Les rumeurs courent vite dans le village, arrivée à la maison, sa mère lui reproche de trop traîner quand elle l’envoie.
Mossane ne cesse de recevoir des remarques sur le fait qu’elle ait grandi vite. Fara comme ses prétendus beaux-parents sont férus de telles remarques. Seulement, son amie Dibor, mariée et ayant une vie sexuelle active, lui dévoile les secrets du plaisir sexuel féminin grandement taboue et pourtant d’une importance capitale. En effet, lorsque Mossane lui demande “comment s’y prendre avec Fara sans en arriver au pire ?” Dibor partage les secrets d’une sexualité féminine de jouissance. Safi Faye prend ici le parti du plaisir sexuel féminin longtemps tabou dans le monde et encore plus dans nos sociétés où il existe une sorte de négation au plaisir sexuel pour les femmes. Dibor continue son prêche en lui disant “ l’important, c’est d’être prudent, toi surtout. » Maligne, Dibor sait toujours quoi répondre. Elle est cette amie qui nous sortirait de toute galère.

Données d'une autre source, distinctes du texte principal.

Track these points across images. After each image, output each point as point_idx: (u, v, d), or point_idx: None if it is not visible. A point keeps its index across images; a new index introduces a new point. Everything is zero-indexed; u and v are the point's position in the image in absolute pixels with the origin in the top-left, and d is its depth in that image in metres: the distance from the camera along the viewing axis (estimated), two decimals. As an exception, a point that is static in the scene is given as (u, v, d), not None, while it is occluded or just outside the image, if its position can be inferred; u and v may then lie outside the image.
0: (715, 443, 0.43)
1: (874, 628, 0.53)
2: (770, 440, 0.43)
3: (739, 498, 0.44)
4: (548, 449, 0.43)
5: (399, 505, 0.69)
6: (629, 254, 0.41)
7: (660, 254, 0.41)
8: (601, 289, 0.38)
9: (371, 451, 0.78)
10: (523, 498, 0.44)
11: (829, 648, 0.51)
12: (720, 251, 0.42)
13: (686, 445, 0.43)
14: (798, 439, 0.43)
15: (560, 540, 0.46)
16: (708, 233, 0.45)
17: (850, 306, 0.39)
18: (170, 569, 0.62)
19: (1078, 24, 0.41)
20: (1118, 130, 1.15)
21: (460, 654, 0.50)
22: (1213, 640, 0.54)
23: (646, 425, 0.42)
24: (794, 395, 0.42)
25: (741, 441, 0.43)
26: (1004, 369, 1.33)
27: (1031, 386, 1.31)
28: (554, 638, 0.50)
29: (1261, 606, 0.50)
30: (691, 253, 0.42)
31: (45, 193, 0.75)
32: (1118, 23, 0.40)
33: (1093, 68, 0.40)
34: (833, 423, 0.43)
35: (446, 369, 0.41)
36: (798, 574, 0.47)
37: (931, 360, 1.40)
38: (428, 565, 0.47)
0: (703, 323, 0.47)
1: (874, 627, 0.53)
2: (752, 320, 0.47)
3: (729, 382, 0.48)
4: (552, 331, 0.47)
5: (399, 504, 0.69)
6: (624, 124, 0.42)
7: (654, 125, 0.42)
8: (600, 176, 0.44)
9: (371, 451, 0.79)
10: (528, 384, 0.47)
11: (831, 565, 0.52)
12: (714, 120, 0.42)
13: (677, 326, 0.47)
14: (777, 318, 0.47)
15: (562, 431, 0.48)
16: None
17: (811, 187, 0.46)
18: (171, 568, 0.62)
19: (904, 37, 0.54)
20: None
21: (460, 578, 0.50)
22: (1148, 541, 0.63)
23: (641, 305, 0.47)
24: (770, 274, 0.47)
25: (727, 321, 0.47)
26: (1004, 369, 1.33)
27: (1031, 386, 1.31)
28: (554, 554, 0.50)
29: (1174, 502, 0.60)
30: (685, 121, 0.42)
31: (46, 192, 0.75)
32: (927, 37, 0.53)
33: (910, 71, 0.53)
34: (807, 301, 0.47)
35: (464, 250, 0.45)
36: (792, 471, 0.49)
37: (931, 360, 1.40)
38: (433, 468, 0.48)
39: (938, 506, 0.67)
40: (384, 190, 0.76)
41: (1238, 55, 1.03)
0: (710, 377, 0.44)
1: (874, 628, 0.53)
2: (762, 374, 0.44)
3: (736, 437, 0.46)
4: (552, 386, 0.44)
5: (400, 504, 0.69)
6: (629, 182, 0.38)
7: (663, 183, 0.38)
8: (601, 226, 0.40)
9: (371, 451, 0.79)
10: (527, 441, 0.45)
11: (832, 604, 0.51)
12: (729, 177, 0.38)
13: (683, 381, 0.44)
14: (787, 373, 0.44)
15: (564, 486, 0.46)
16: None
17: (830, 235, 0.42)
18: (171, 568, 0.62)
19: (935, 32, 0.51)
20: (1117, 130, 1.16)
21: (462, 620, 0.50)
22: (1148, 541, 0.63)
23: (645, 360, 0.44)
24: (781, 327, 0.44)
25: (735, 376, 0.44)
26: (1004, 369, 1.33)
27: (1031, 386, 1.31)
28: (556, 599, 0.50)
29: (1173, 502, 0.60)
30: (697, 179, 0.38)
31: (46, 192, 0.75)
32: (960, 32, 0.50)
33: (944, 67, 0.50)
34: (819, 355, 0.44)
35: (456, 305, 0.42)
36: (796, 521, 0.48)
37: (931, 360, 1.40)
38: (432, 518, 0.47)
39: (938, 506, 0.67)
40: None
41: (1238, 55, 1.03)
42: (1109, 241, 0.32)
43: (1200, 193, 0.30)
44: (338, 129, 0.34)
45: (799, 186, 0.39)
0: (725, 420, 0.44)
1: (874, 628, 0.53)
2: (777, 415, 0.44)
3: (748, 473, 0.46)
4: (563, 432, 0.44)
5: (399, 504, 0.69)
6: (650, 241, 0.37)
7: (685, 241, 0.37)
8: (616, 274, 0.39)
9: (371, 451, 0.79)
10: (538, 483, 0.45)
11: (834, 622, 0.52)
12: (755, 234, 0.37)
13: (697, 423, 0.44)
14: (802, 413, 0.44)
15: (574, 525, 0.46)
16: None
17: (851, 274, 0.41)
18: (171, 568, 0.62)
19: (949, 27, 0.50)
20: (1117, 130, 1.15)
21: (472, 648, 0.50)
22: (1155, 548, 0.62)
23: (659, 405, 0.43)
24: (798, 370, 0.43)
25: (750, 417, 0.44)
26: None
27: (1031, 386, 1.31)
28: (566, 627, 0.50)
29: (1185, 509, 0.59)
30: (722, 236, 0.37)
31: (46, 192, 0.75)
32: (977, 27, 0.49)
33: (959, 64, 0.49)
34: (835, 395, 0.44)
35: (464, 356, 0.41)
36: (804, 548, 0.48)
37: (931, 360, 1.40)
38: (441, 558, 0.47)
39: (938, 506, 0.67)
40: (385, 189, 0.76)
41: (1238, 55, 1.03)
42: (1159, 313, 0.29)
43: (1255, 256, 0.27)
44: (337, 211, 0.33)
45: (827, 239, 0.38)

Grâce à un plan ingénieux de Fara et la discrétion du petit cousin de Mossane, Rémy, elle arrivera à rejoindre son amoureux dans la case de son cousin, Ndiack.
Fara fait une déclaration d’amour à Mossane et cette dernière de rétorquer : ” Je sens battre mon cœur qui t’aime.”
Qui s’opposerait à l’union de ces deux amoureux et au nom de quoi ? Malheureusement Mingue est déterminée : ”Ma décision finale se prendra sans son avis. Aux questions“ Que diront tes père et mère ? Que pensera le village ? “ Mossane se présente engagée pour sa cause maintenant plus que jamais : ”Je suis prête à l’irrespect. Je refuse d’être l’hyène qui mange des cadavres. »
Déterminée, digne et prête à dire ses vérités et à crier son amour pour Fara, Mossane confronte ses parents et ne manque de signer son indignation. Sa détermination est vraiment remarquable venant de la jeune fille qu’elle est. Elle est engagée dans son expression d’elle-même et de ses désirs. Érigée ici en championne de la désobéissance, Mossane devient une vraie source d’inspiration.
À la fête de célébration du mariage entre Mossane et Diogoye, Safi Faye nous fait sentir la précipitation sur la préparation du mariage. La cérémonie bat son plein. Safi Faye nous montre toutefois une image de Mossane qui contraste avec l’ambiance festive de la célébration du mariage où le griot Samba loue surtout les bienfaits de Mbiné. Mossane n’a pas l’air heureuse. Ses yeux fixent un ailleurs lointain. Elle a l’air absente. Sa tristesse est d’autant plus grande qu’elle se rappelle d’autres injustices subies : “Père et mère ont arrêté mes études qui m’auraient permis de vivre seule et d’attendre l’homme que j’aime.” Elle se désintéresse des biens matériels que son prétendant a envoyés de France.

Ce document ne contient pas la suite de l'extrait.